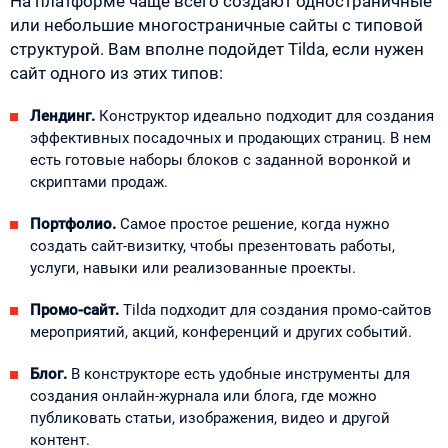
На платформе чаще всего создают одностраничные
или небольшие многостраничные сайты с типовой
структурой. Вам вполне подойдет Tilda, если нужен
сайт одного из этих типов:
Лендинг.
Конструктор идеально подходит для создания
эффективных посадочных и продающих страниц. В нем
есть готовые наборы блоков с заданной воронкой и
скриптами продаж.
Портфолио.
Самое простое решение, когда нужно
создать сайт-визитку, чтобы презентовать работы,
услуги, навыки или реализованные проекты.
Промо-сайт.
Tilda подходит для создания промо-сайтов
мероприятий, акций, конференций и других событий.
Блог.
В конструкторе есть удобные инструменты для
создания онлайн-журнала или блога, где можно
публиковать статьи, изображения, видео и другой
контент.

◆ ◆ ◆ ◆

ASSIGNMENT: Everything from the line containing "Самое простое решение, когда нужно" to the last line of the material above must be copied exactly, and only that.

TASK SOLUTION:
Самое простое решение, когда нужно
создать сайт-визитку, чтобы презентовать работы,
услуги, навыки или реализованные проекты.
Промо-сайт.
Tilda подходит для создания промо-сайтов
мероприятий, акций, конференций и других событий.
Блог.
В конструкторе есть удобные инструменты для
создания онлайн-журнала или блога, где можно
публиковать статьи, изображения, видео и другой
контент.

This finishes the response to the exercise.